After: A clean IR (Intermediate Representation) architecture that separates concerns:

              ┌─────────────────────┐
              │     Move Model      │
              │ structs/enums/funcs │
              └──────────┬──────────┘

         ┌───────────────┼───────────────┐
         ▼               ▼               ▼
   ┌───────────┐   ┌───────────┐   ┌───────────┐
   │ TypeScript│   │   Rust    │   │  Python   │
   │    IR     │   │ (planned) │   │    ...    │
   └─────┬─────┘   └─────┬─────┘   └─────┬─────┘
         ▼               ▼               ▼
   ┌───────────┐   ┌───────────┐   ┌───────────┐
   │  .ts      │   │   .rs     │   │   .py     │
   │  files    │   │           │   │           │
   └───────────┘   └───────────┘   └───────────┘

Why This Matters

Readable code - The IR layer is plain Rust structs. No macros, no magic. Contributors can understand and modify the codebase without deep Rust expertise.

Testable - IR enables snapshot testing at the right level of abstraction. We can test code generation without spinning up RPC connections or compiling Move packages.

Agentic-friendly - AI coding assistants are dramatically more effective with this architecture. Clear separation of concerns means the AI can focus on one layer at a time.

Multi-language support - The architecture paves the way for Rust SDK generation (planned for a future release). The Move model is shared; only the IR and emit layers are language-specific.

JSDoc Documentation from Move Comments

Documentation comments in your Move source code now flow through to generated TypeScript.

Move:

/// Creates a new liquidity pool with the given parameters.
/// Returns the pool object and LP tokens.
#[deprecated]
public fun create_pool<A, B>(/* ... */) { /* ... */ }

Becomes:

/**
 * Creates a new liquidity pool with the given parameters.
 * Returns the pool object and LP tokens.
 * @deprecated
 */
export function createPool<A, B>(/* ... */) {
  /* ... */
}

This improves IDE autocomplete, hover documentation, and makes the generated SDK more discoverable.

gRPC and GraphQL Client Support

The old JSON-RPC client is deprecated. The Sui ecosystem is moving to gRPC and GraphQL, and sui-client-gen is now ready.

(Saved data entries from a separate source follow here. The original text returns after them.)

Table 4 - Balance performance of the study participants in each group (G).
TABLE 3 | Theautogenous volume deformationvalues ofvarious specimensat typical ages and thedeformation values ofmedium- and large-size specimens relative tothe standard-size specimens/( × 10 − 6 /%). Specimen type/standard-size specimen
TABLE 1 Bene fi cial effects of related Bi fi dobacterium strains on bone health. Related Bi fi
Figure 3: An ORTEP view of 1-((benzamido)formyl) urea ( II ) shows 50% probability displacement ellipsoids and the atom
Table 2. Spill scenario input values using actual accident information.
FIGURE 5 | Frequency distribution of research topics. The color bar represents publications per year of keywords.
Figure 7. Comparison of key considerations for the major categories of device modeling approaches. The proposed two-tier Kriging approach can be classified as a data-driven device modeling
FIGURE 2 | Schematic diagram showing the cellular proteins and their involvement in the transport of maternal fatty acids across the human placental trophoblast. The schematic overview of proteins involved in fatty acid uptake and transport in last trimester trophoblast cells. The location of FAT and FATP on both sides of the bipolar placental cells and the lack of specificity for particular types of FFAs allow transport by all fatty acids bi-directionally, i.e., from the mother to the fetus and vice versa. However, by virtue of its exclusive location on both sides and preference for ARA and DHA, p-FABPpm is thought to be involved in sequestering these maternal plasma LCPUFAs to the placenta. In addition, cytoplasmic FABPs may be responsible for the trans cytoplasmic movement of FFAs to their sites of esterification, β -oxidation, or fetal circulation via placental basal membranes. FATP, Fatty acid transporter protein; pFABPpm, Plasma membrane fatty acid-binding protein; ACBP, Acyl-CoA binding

The .fetch() method on generated structs now accepts any of:

  • SuiClient (JSON-RPC, legacy)
  • SuiGrpcClient (gRPC)
  • SuiGraphQLClient (GraphQL)
const pool = await Pool.fetch(grpcClient, poolId);

Pre-Formatted Output with dprint

Generated TypeScript is now pre-formatted using dprint:

  • No more running lint:fix after generation
  • The gen/ directory can be excluded from your project’s linting/formatting
  • Faster CI since there’s less code to lint

Migration to move_package_alt

Under the hood, sui-client-gen now uses Sui’s new package manager (move_package_alt):

Simplified model building - Previously we maintained two separate dependency graphs: one for source packages, one for on-chain packages. The new package manager unifies this.

Named addresses are package names - This subtle change is central to dynamic environment switching. Generated code references packages by name rather than hardcoded addresses, enabling runtime address resolution.

Future-proof - The old package manager is being phased out. sui-client-gen is ready for what’s next.

publishedAt Overrides

Point your SDK at a newly upgraded contract without publishing a new SDK version:

setActiveEnv("mainnet", {
  "my-package": "0xNEW_UPGRADED_ADDRESS",
});

This is particularly useful for wallets (Chrome extensions can’t update instantly) and any scenario where you need to handle contract upgrades without redeploying your frontend.